Giambattista Valli Fall 2024 Ready-to-Wear Catwalk, Fashion Show and Collection Review


Giambattista Valli doesn't want to talk about Truman Capote, even though backstage at his fall 2024 show, his mood board had a couple of photos of the subject of Ryan Murphy's hit series “Feud: Capote vs. The Swans.”

“This isn't about that, it's about my friend Lee,” Radziwill, the designer, was quick to say when asked about it, recalling how “he was together 24 hours” with her, going to parties, to her house, to Marrakesh. and beyond with the late style icon and sister of Jacqueline Kennedy Onassis, who died in 2019.

“I miss that kind of quality,” he said, adding that she had a knack for coming up with a sentence that summed up an entire situation.

That quality, or really Radziwill's taste, was at the heart of her strong fall 2024 collection, inspired by her dual personality: elegant, tailored and timeless versus eclectic, boho and colorful, two style fields that also have a little of his own fight on the catwalks this season.

The two were in harmony in the collection, which opened with a gorgeous floor-length black coat, beautifully tailored with three shiny buttons, worn over a white turtleneck, white pants and black flats. It seemed simple, and that's not always something you think about with Valli.
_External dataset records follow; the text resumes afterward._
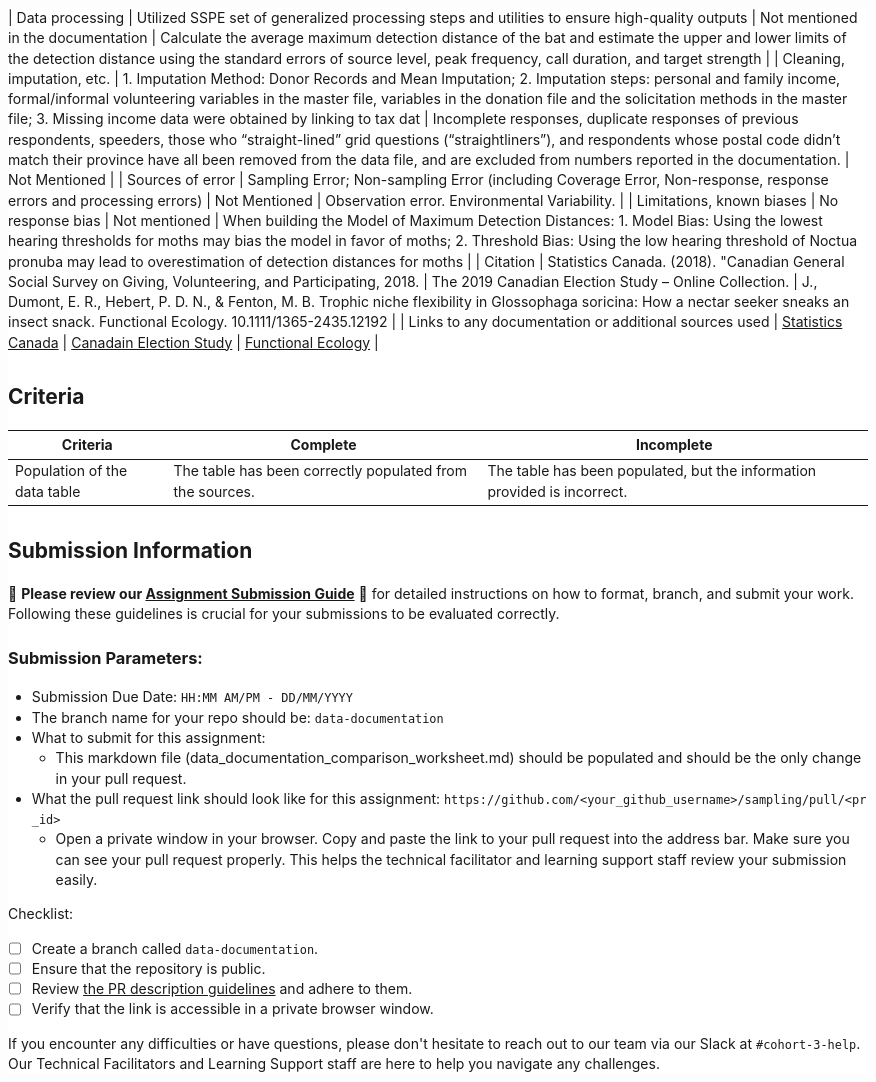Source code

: | Data processing                                       |  Utilized SSPE set of generalized processing steps and utilities to ensure high-quality outputs                                                                                         | Not mentioned in the documentation                                            | Calculate the average maximum detection distance of the bat and estimate the upper and lower limits of the detection distance using the standard errors of source level, peak frequency, call duration, and target strength                                                                                           |
| Cleaning, imputation, etc.                            |  1. Imputation Method: Donor Records and Mean Imputation; 2. Imputation steps: personal and family income, formal/informal volunteering variables in the master file, variables in the donation file and the solicitation methods in the master file; 3. Missing income data were obtained by linking to tax dat                                                                                          | Incomplete responses, duplicate responses of previous respondents, speeders, those who “straight-lined” grid questions (“straightliners”), and respondents whose postal code didn’t match their province have all been removed from the data file, and are excluded from numbers reported in the documentation.                                            |  Not Mentioned                                                                                           |
| Sources of error                                      |  Sampling Error; Non-sampling Error (including Coverage Error, Non-response, response errors and processing errors)                                                                                         |  Not Mentioned                                              | Observation error. Environmental Variability.                                                                                       |
| Limitations, known biases                             |  No response bias                                                                                          | Not mentioned                                         | When building the Model of Maximum Detection Distances: 1. Model Bias: Using the lowest hearing thresholds for moths may bias the model in favor of moths; 2. Threshold Bias: Using the low hearing threshold of Noctua pronuba may lead to overestimation of detection distances for moths                                                                                            |
| Citation                                              |  Statistics Canada. (2018). "Canadian General Social Survey on Giving, Volunteering, and Participating, 2018.                                                                                         | The 2019 Canadian Election Study – Online Collection.                                            | J., Dumont, E. R., Hebert, P. D. N., & Fenton, M. B. Trophic niche flexibility in Glossophaga soricina: How a nectar seeker sneaks an insect snack. Functional Ecology. 10.1111/1365-2435.12192                                                                                            |
| Links to any documentation or additional sources used | [Statistics Canada](https://www23.statcan.gc.ca/imdb/p2SV.pl?Function=getSurvey&SDDS=4430)                                                                                         | [Canadain Election Study](https://dataverse.harvard.edu/file.xhtml?persistentId=doi:10.7910/DVN/DUS88V/HRZ21G&version=1.0)                                            | [Functional Ecology](https://besjournals.onlinelibrary.wiley.com/doi/full/10.1111/1365-2435.12192)                                                                                         |

## Criteria

|Criteria|Complete|Incomplete|
|--------|----|----|
|Population of the data table|The table has been correctly populated from the sources.|The table has been populated, but the information provided is incorrect.|

## Submission Information

🚨 **Please review our [Assignment Submission Guide](https://github.com/UofT-DSI/onboarding/blob/main/onboarding_documents/submissions.md)** 🚨 for detailed instructions on how to format, branch, and submit your work. Following these guidelines is crucial for your submissions to be evaluated correctly.

### Submission Parameters:
* Submission Due Date: `HH:MM AM/PM - DD/MM/YYYY`
* The branch name for your repo should be: `data-documentation`
* What to submit for this assignment:
     * This markdown file (data_documentation_comparison_worksheet.md) should be populated and should be the only change in your pull request.
* What the pull request link should look like for this assignment: `https://github.com/<your_github_username>/sampling/pull/<pr_id>`
     * Open a private window in your browser. Copy and paste the link to your pull request into the address bar. Make sure you can see your pull request properly. This helps the technical facilitator and learning support staff review your submission easily.

Checklist:
- [ ] Create a branch called `data-documentation`.
- [ ] Ensure that the repository is public.
- [ ] Review [the PR description guidelines](https://github.com/UofT-DSI/onboarding/blob/main/onboarding_documents/submissions.md#guidelines-for-pull-request-descriptions) and adhere to them.
- [ ] Verify that the link is accessible in a private browser window.

If you encounter any difficulties or have questions, please don't hesitate to reach out to our team via our Slack at `#cohort-3-help`. Our Technical Facilitators and Learning Support staff are here to help you navigate any challenges.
Little by little, boho came to the fore, but respecting the classic lines and silhouettes, as in an ivory minidress with Indian-inspired red paisley embroidery or, for mom, a longer-cut tunic with shearling cuffs and hem.

Valli played with super short and super long lengths, offering something for everyone, resulting in a gorgeous pale blue paisley jacquard coat mini dress with crystal buttons and a floral maxi dress with a paisley jacquard shearling lined short vest , For example. Similarly, a grizzled tweed pantsuit was paired with a charming jumpsuit version with shearling on the dungaree top.

India, interior design, impeccable bouquets, all the elements of Radziwill's cultivated life were here, in the colorful botanical threads on a sweeping white robe, the neatest black floral embroidery on a khaki trench coat, and more. And the evening wear, which included a pale pink cut-out dress gathered into a crystal belt and shorter, sparklier styles with longer legs, was “Swans” 2024.

That is if not all people in high society have gone crazy, carried away by celebrities.

“Super cultured people,” as Valli prefers to call them, still exist. “You can't pay them to come to light, they choose,” he said. “But it is not a snobbish point of view. You can be selective in your life; “It's a question of one color over another, one flower over another, it's a cultural point of view that I think will become more and more focused in the future.”